Young, smart, upwardly mobile, intelligent women want true partners. All of my friends who meet these qualifications have a difficult time finding romantic partners, not just boyfriends, but partners. I have struggled too. I used to argue with an ex over all the decision-making that was left up to me.* And though I kid about him with the first quote of Traister’s above, it was ultimately his inability to honor long-term commitments to himself that ended our relationship. He was a good man who was wonderful to me and to my son, but who couldn’t find it in himself to define his own meaning. With big dreams and no immediate way to achieve them, he was paralyzed.**
When the achievement of one’s goals is so distant, and when modern “success” is framed as mere earning power or exceptional fame, it’s a wonder we’re not all floundering.

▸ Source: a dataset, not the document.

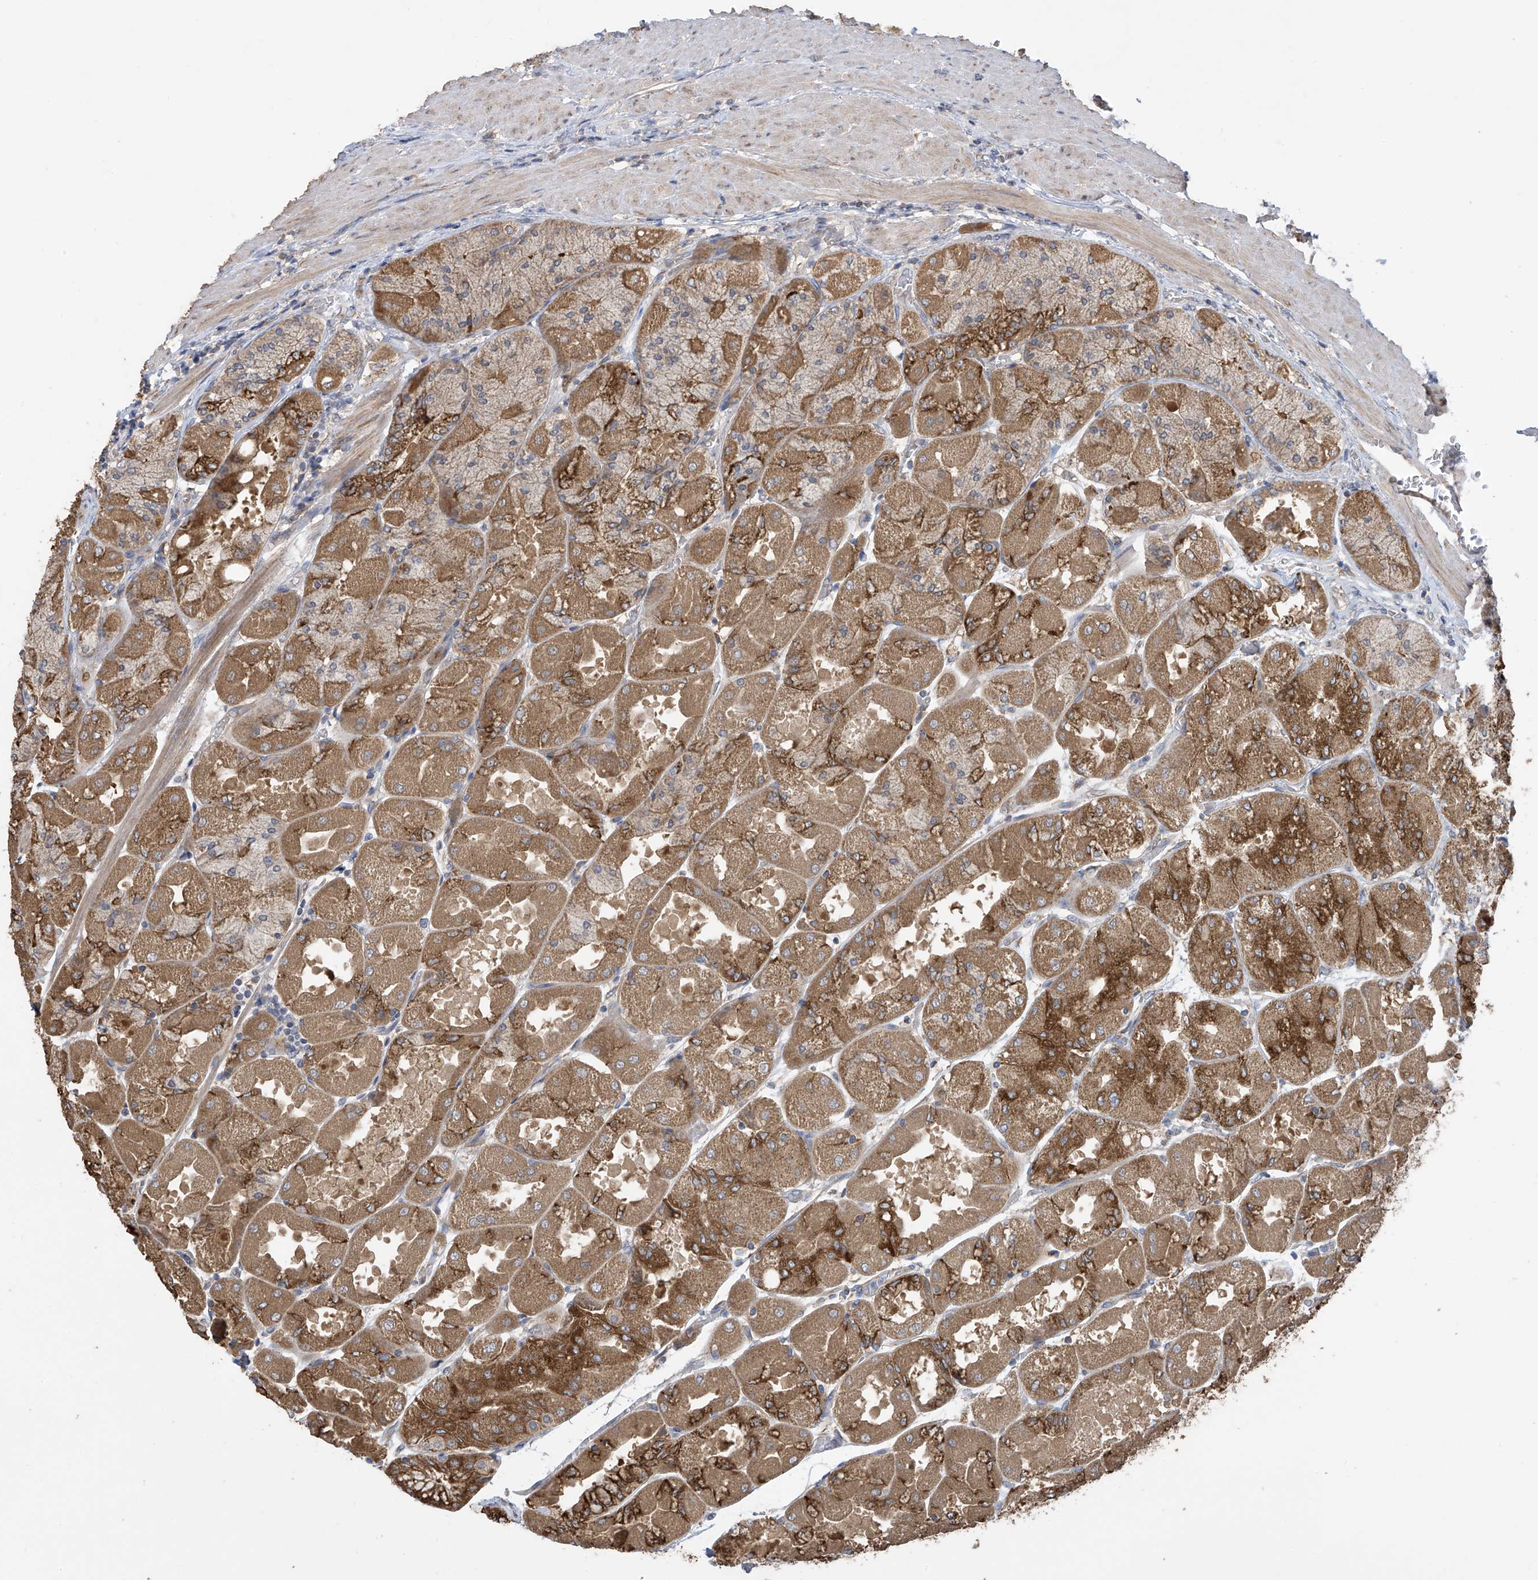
{"staining": {"intensity": "strong", "quantity": ">75%", "location": "cytoplasmic/membranous"}, "tissue": "stomach", "cell_type": "Glandular cells", "image_type": "normal", "snomed": [{"axis": "morphology", "description": "Normal tissue, NOS"}, {"axis": "topography", "description": "Stomach"}], "caption": "A photomicrograph of human stomach stained for a protein reveals strong cytoplasmic/membranous brown staining in glandular cells.", "gene": "PNPT1", "patient": {"sex": "female", "age": 61}}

Nonetheless, it was that paralysis and detachment that eventually led me to end the relationship. I have heard the story hundred times before, including myriad variations on the topic, seen this scenario played out among tens of relationships over the last five years. Because I doubt we can characterize this as a new phenomenon, Hugo Schwyzer sums up my general feelings rather well:
As one of my old friends used to say to me, “Hugo, you’re either transforming or you’re stagnating. Those are your only two options.” Stagnation is easy; growth is hard…
I don’t think any of us ever get to say “I don’t need to change.” All of us, without exception, carry around our selfish desire to stagnate, to be comfortable, to focus more on ourselves than on others. That’s true in my case and in the case of everyone I’ve ever met. Some folks are wise enough to recognize that dark side of their nature, and they spend their lives actively seeking to transform it by reaching out to others and by challenging themselves to grow. Most simply shrug, say defensively “I can’t help the way I am” and demand that others change to accommodate their own needs.
I’ve never held the conviction that one must have a high-powered job or even a degree to monopolize my romantic attention, but there is one thing I usually require of my friends and boyfriends: the desire for personal growth. It is that last statement that I hear so often from men and women alike — “I can’t help the way I am” — that depresses me so.
How hopeless.
For more reading, see Amanda’s response to the articulately misogynist letters that this article produced.
* One of the most stupid repeating conversations ever: “Where do you want to eat?” “I don’t care. Where do you want to eat?” “How about X?” “Ew, I hate X.” “Well, where do you want to eat then?” “I don’t know, you decide.” Rinse. Repeat.
** Incidentally it appears he is now making headway toward his ultimate goal through rather untraditional means. More power to him.